WIE WIRKT DIE SENSORISCHE INTEGRATIONSTHERAPIE?

Die Sensorische Integrationstherapie hilft, die Aufnahme der Sinneswahrnehmungen zu strukturieren, und unterstützt die Vernetzung der Wahrnehmungsverarbeitung im Gehirn, um eine verbesserte Handlungskompetenz zu erreichen. Das hilft Ihrem Kind, selbst erfolgreich zu sein und stützt damit seine Selbstsicherheit. Gleichzeitig trägt dies zu emotionaler Stabilität und sozialem Lernen bei. Die geschulte Ergotherapeutin erkennt die inneren Antriebskräfte im Kind und nutzt sie, um die Neugier und Erkundungslust im Kind zu wecken. Durch das ausgewählte Angebot mit dem genau richtigen Schwierigkeitsgrad hilft sie dem Kind, sein Gehirn zu entwickeln. Es wird nie Zwang ausgeübt, da dieser desintegrierend auf das Nervensystem wirkt.


WAS WIRD BEI DER SENSORISCHEN INTEGRATIONSTHERAPIE IM EINZELNEN GEMACHT?

Bewegung und Spiel sind die "alltägliche Betätigung" und damit das "Lernfeld" des Kindes. In diesem therapeutischen Konzept werden solche Handlungsfelder für die Therapie genutzt. Daher kann die Behandlung sehr verschieden aussehen, manchmal wie ein Bewegungsspiel oder eine sportliche Übung, manchmal wird auch gestalterisch oder handwerklich gearbeitet. Sie kann auch, je nach Motivation des Kindes und je nach Ziel der Behandlung, in unterschiedlich gestalteten Räumen stattfinden. Für die Entwicklung basaler sensomotorischer Fähigkeiten wird es eher ein Raum mit Bewegungsangeboten sein oder ein Raum, in dem Umgang mit Wasser oder z. B. Ton möglich ist. Die motorische Planung kann auch in einem Werkraum oder einer Küche verbessert werden.
Bei der auditiven Verarbeitung wird die Verbesserung der Wahrnehmungsverarbeitung unter anderem auch mittels spezieller Computerprogramme erreicht.
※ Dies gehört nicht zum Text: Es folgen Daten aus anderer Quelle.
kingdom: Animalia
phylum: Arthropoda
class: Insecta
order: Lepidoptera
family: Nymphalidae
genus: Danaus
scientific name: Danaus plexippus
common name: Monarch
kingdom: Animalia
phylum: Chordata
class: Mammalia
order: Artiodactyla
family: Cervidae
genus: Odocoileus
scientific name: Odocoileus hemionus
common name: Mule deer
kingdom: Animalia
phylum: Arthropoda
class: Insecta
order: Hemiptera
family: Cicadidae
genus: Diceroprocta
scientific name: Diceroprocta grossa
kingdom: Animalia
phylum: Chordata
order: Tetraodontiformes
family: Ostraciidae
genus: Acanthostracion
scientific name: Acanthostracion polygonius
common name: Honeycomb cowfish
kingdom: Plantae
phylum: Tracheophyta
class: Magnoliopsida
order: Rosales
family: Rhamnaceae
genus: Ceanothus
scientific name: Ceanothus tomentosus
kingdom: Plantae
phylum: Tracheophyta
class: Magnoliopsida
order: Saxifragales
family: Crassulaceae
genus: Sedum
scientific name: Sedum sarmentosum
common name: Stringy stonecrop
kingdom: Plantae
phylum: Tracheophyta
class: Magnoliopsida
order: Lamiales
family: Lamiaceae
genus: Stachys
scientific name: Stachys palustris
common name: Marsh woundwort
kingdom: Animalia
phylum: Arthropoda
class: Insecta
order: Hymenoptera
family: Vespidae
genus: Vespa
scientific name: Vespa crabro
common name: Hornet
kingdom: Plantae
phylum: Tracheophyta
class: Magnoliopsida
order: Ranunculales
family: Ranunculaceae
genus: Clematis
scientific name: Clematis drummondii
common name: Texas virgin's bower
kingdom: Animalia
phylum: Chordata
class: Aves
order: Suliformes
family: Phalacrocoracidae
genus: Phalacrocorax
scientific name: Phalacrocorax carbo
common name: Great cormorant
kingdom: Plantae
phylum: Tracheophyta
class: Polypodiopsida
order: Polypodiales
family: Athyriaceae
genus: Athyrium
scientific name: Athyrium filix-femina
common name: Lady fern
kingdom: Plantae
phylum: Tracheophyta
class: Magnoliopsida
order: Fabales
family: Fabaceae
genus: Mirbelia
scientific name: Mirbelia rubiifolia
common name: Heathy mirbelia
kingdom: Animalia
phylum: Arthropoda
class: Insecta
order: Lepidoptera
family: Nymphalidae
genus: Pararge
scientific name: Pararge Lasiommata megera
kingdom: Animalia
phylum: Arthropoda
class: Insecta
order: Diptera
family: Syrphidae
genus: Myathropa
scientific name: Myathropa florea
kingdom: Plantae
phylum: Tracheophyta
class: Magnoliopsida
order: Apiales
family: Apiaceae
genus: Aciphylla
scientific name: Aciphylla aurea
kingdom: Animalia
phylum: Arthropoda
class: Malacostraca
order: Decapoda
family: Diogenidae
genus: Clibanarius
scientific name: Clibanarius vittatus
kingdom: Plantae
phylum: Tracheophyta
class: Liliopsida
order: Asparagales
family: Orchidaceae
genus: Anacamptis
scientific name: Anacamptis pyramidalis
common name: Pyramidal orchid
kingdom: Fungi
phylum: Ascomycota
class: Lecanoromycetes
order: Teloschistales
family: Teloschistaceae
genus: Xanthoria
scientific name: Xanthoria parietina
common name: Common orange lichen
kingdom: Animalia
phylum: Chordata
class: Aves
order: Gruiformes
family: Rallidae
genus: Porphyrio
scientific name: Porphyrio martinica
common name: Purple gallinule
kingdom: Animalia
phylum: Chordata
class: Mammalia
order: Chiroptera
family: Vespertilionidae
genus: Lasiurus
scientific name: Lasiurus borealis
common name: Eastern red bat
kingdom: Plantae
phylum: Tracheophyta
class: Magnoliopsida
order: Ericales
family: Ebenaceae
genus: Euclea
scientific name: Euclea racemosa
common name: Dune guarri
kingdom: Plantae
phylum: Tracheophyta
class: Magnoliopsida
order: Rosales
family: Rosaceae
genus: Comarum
Es ist uns wichtig, dass Sie als Eltern in die Therapie mit einbezogen sind, damit Sie auch kleine Fortschritte erkennen können, die auf eine verbesserte Verarbeitung im Nervensystem hindeuten.

Wenn beispielsweise das Kind bäuchlings in einer Hängematte liegt und mit Schwung einen Luftballon anschlägt, dann wird Ihnen vielleicht zunächst nicht deutlich, warum die Therapeutin diese Aktivität wählt. Sie wird Ihnen dann erklären, dass die gradlinige starke Beschleunigung in dieser Position eine Hilfe für das Kind darstellt, seine Kopf- und Haltungskontrolle zu verbessern.

Sie können dann miterleben, dass diese Verbesserung sichtbar andauert und damit eine der Voraussetzungen zum Beispiel für das Malen entwickelt wird. Ähnliches gilt auch für andere Aktivitäten.

Auf verschiedenen Geräten und mit unterschiedlichen Materialien verbessert das Kind seine Stütz- und Gleichgewichtsreaktionen und speichert sie im Gehirn, um sie schnell abrufbar in den Situationen des Alltags zu nutzen. Sie können erleben, dass dies Ihr Kind befähigt zu handeln, ohne dauernd durch tollpatschiges Agieren Misserfolge zu ernten.

Beim Arbeiten z. B. mit Ton oder Holz wird sehr gut sichtbar, wie die Zusammenarbeit beider Körperseiten gefördert werden kann und welche Hilfestellungen unnötig oder sogar störend sind. Hier ist auch wichtig deutlich zu machen, auf welcher Ebene der Handlung das Kind erfolgreich ist, wie sich dabei das Nervensystem strukturiert und das Kind sich mit Freude weiter anstrengt. Sie können an dem Erfolg und an der steigenden Selbstsicherheit Ihres Kindes teilnehmen.